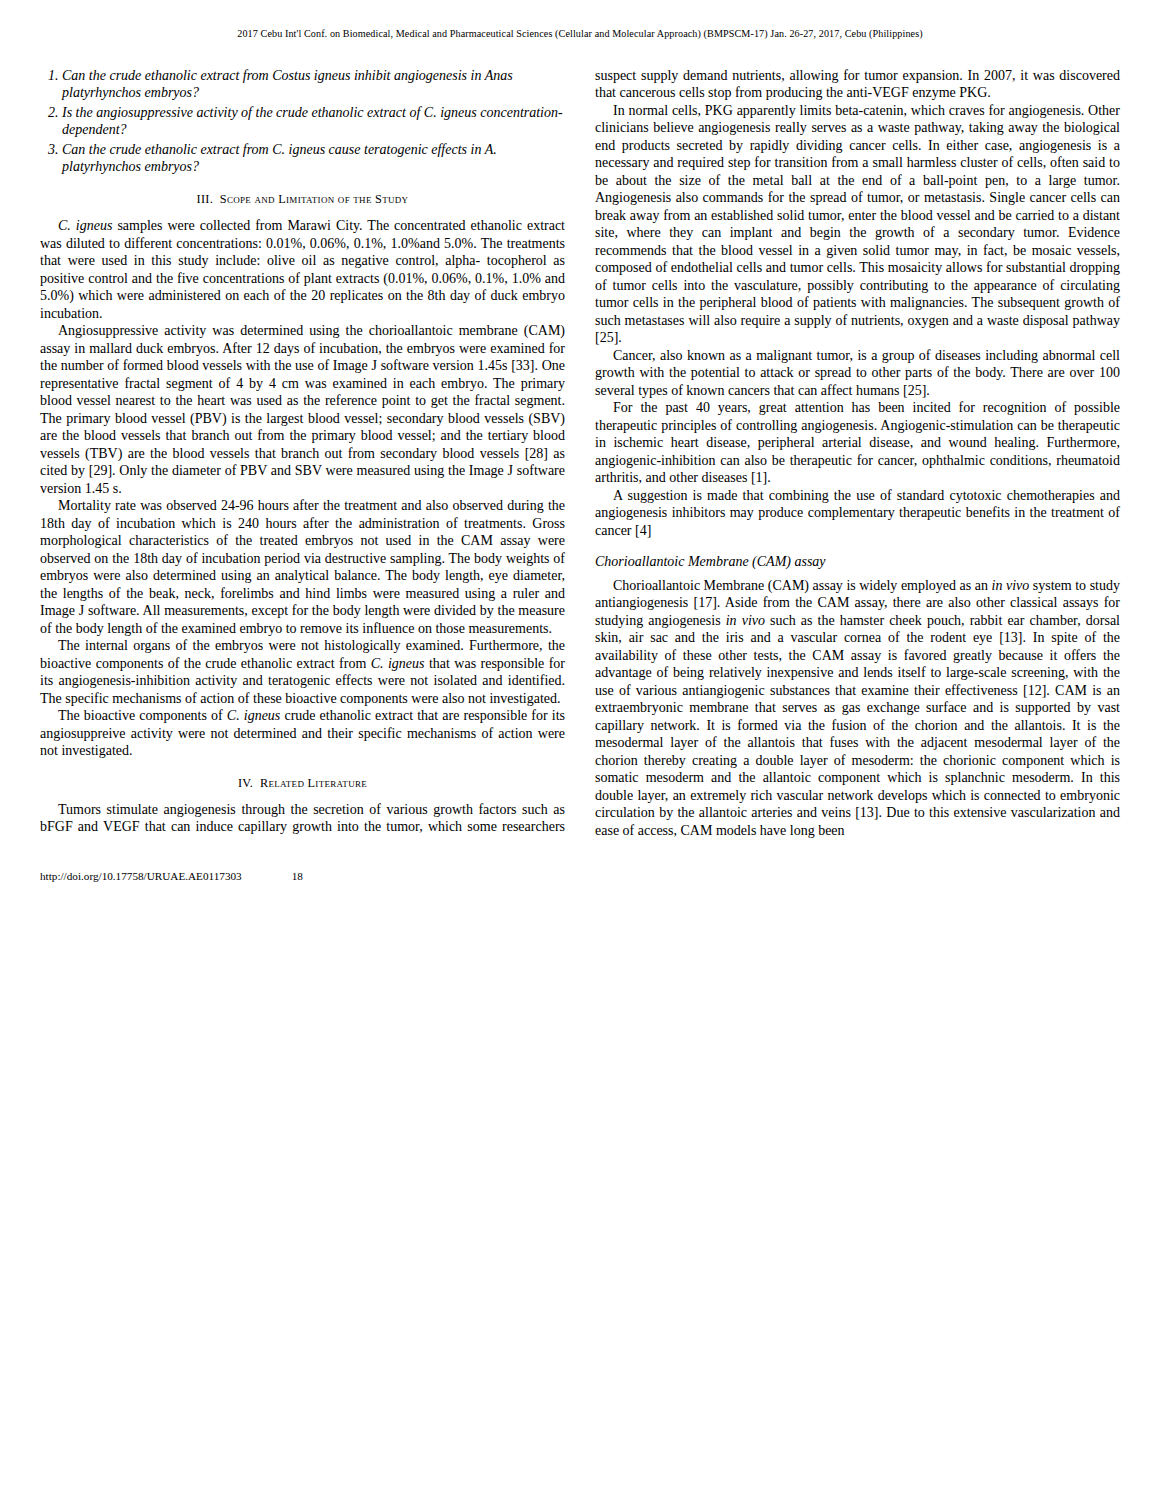2017 Cebu Int'l Conf. on Biomedical, Medical and Pharmaceutical Sciences (Cellular and Molecular Approach) (BMPSCM-17) Jan. 26-27, 2017, Cebu (Philippines)
Can the crude ethanolic extract from Costus igneus inhibit angiogenesis in Anas platyrhynchos embryos?
Is the angiosuppressive activity of the crude ethanolic extract of C. igneus concentration- dependent?
Can the crude ethanolic extract from C. igneus cause teratogenic effects in A. platyrhynchos embryos?
III. Scope and Limitation of the Study
C. igneus samples were collected from Marawi City. The concentrated ethanolic extract was diluted to different concentrations: 0.01%, 0.06%, 0.1%, 1.0%and 5.0%. The treatments that were used in this study include: olive oil as negative control, alpha- tocopherol as positive control and the five concentrations of plant extracts (0.01%, 0.06%, 0.1%, 1.0% and 5.0%) which were administered on each of the 20 replicates on the 8th day of duck embryo incubation.
Angiosuppressive activity was determined using the chorioallantoic membrane (CAM) assay in mallard duck embryos. After 12 days of incubation, the embryos were examined for the number of formed blood vessels with the use of Image J software version 1.45s [33]. One representative fractal segment of 4 by 4 cm was examined in each embryo. The primary blood vessel nearest to the heart was used as the reference point to get the fractal segment. The primary blood vessel (PBV) is the largest blood vessel; secondary blood vessels (SBV) are the blood vessels that branch out from the primary blood vessel; and the tertiary blood vessels (TBV) are the blood vessels that branch out from secondary blood vessels [28] as cited by [29]. Only the diameter of PBV and SBV were measured using the Image J software version 1.45 s.
Mortality rate was observed 24-96 hours after the treatment and also observed during the 18th day of incubation which is 240 hours after the administration of treatments. Gross morphological characteristics of the treated embryos not used in the CAM assay were observed on the 18th day of incubation period via destructive sampling. The body weights of embryos were also determined using an analytical balance. The body length, eye diameter, the lengths of the beak, neck, forelimbs and hind limbs were measured using a ruler and Image J software. All measurements, except for the body length were divided by the measure of the body length of the examined embryo to remove its influence on those measurements.
The internal organs of the embryos were not histologically examined. Furthermore, the bioactive components of the crude ethanolic extract from C. igneus that was responsible for its angiogenesis-inhibition activity and teratogenic effects were not isolated and identified. The specific mechanisms of action of these bioactive components were also not investigated.
The bioactive components of C. igneus crude ethanolic extract that are responsible for its angiosuppreive activity were not determined and their specific mechanisms of action were not investigated.
IV. Related Literature
Tumors stimulate angiogenesis through the secretion of various growth factors such as bFGF and VEGF that can induce capillary growth into the tumor, which some researchers suspect supply demand nutrients, allowing for tumor expansion. In 2007, it was discovered that cancerous cells stop from producing the anti-VEGF enzyme PKG.
In normal cells, PKG apparently limits beta-catenin, which craves for angiogenesis. Other clinicians believe angiogenesis really serves as a waste pathway, taking away the biological end products secreted by rapidly dividing cancer cells. In either case, angiogenesis is a necessary and required step for transition from a small harmless cluster of cells, often said to be about the size of the metal ball at the end of a ball-point pen, to a large tumor. Angiogenesis also commands for the spread of tumor, or metastasis. Single cancer cells can break away from an established solid tumor, enter the blood vessel and be carried to a distant site, where they can implant and begin the growth of a secondary tumor. Evidence recommends that the blood vessel in a given solid tumor may, in fact, be mosaic vessels, composed of endothelial cells and tumor cells. This mosaicity allows for substantial dropping of tumor cells into the vasculature, possibly contributing to the appearance of circulating tumor cells in the peripheral blood of patients with malignancies. The subsequent growth of such metastases will also require a supply of nutrients, oxygen and a waste disposal pathway [25].
Cancer, also known as a malignant tumor, is a group of diseases including abnormal cell growth with the potential to attack or spread to other parts of the body. There are over 100 several types of known cancers that can affect humans [25].
For the past 40 years, great attention has been incited for recognition of possible therapeutic principles of controlling angiogenesis. Angiogenic-stimulation can be therapeutic in ischemic heart disease, peripheral arterial disease, and wound healing. Furthermore, angiogenic-inhibition can also be therapeutic for cancer, ophthalmic conditions, rheumatoid arthritis, and other diseases [1].
A suggestion is made that combining the use of standard cytotoxic chemotherapies and angiogenesis inhibitors may produce complementary therapeutic benefits in the treatment of cancer [4]
Chorioallantoic Membrane (CAM) assay
Chorioallantoic Membrane (CAM) assay is widely employed as an in vivo system to study antiangiogenesis [17]. Aside from the CAM assay, there are also other classical assays for studying angiogenesis in vivo such as the hamster cheek pouch, rabbit ear chamber, dorsal skin, air sac and the iris and a vascular cornea of the rodent eye [13]. In spite of the availability of these other tests, the CAM assay is favored greatly because it offers the advantage of being relatively inexpensive and lends itself to large-scale screening, with the use of various antiangiogenic substances that examine their effectiveness [12]. CAM is an extraembryonic membrane that serves as gas exchange surface and is supported by vast capillary network. It is formed via the fusion of the chorion and the allantois. It is the mesodermal layer of the allantois that fuses with the adjacent mesodermal layer of the chorion thereby creating a double layer of mesoderm: the chorionic component which is somatic mesoderm and the allantoic component which is splanchnic mesoderm. In this double layer, an extremely rich vascular network develops which is connected to embryonic circulation by the allantoic arteries and veins [13]. Due to this extensive vascularization and ease of access, CAM models have long been
http://doi.org/10.17758/URUAE.AE0117303 18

_ACTIVITY_.
Pictures aside, repeat exactly every line from the top of the listing above through the line bearing "C. igneus samples", inclusive.

_WRITTEN REPLY_.
2017 Cebu Int'l Conf. on Biomedical, Medical and Pharmaceutical Sciences (Cellular and Molecular Approach) (BMPSCM-17) Jan. 26-27, 2017, Cebu (Philippines)
Can the crude ethanolic extract from Costus igneus inhibit angiogenesis in Anas platyrhynchos embryos?
Is the angiosuppressive activity of the crude ethanolic extract of C. igneus concentration- dependent?
Can the crude ethanolic extract from C. igneus cause teratogenic effects in A. platyrhynchos embryos?
III. Scope and Limitation of the Study
C. igneus samples were collected from Marawi City. The concentrated ethanolic extract was diluted to different concentrations: 0.01%, 0.06%, 0.1%, 1.0%and 5.0%. The treatments that were used in this study include: olive oil as negative control, alpha- tocopherol as positive control and the five concentrations of plant extracts (0.01%, 0.06%, 0.1%, 1.0% and 5.0%) which were administered on each of the 20 replicates on the 8th day of duck embryo incubation.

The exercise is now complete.